Das Ehepaar gehört der Tabligh-Bewegung an, die eine Rückkehr zum «reinen» Islam predigt. Die Frau bleibt im Haus und verschleiert sich vollständig, wenn sie die Wohnung einmal erlassen muss. Die Frau könne Französin bleiben, sagte Fillon. Sie könne bis zu einer Gesetzesänderung auch weiter ihren Schleier tragen.

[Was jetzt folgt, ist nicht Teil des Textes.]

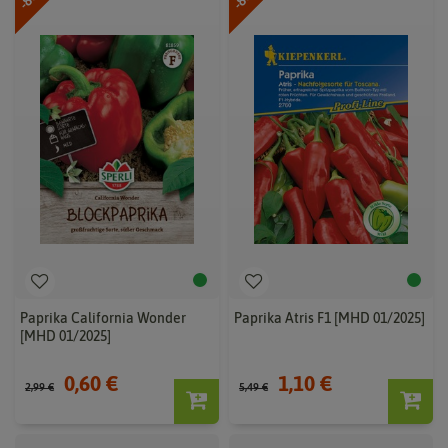
Paprika California Wonder
Paprika Atris F1 [MHD 01/2025]
[MHD 01/2025]
0,60 €
1,10 €
2,99 €
5,49 €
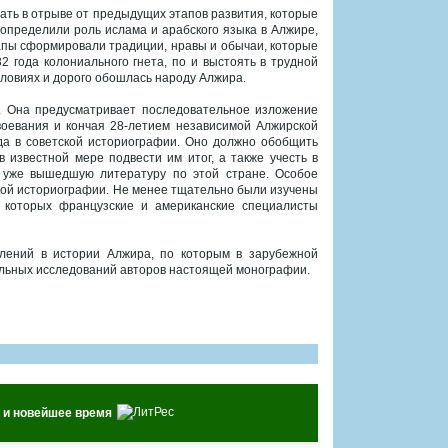
ать в отрыве от предыдущих этапов развития, которые
определили роль ислама и арабского языка в Алжире,
апы сформировали традиции, нравы и обычаи, которые
 года колониального гнета, по и выстоять в трудной
словиях и дорого обошлась народу Алжира.
. Она предусматривает последовательное изложение
воевания и кончая 28-летием независимой Алжирской
да в советской историографии. Оно должно обобщить
 известной мере подвести им итог, а также учесть в
 уже вышедшую литературу по этой стране. Особое
кой историографии. Не менее тщательно были изучены
и которых французские и американские специалисты
лений в истории Алжира, по которым в зарубежной
льных исследований авторов настоящей монографии.
е и новейшее время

Verhalten des Mannes führten zur Ablehnung

Besson hatte seine Entscheidung zuvor vom Verfassungsrat billigen lassen. Nach Informationen der Zeitung «Le Figaro» erwähnte der Verfassungsrat die umstrittene Schleierfrage in seiner Entscheidung aber nicht. Die Ablehnung der Staatsbürgerschaft wurde vielmehr mit dem Verhalten des Mannes begründet, das «mit den Werten der Republik nicht vereinbar» sei.

Dazu gehören die Geschlechtertrennung von Kindesbeinen an und die Weigerung, Frauen die Hand zu reichen. Das Einbürgerungsrecht sieht in einem «Mangel an kultureller Assimilierung» einen Hindernisgrund für die Vergabe der Staatsbürgerschaft.

 

(fkl/sda)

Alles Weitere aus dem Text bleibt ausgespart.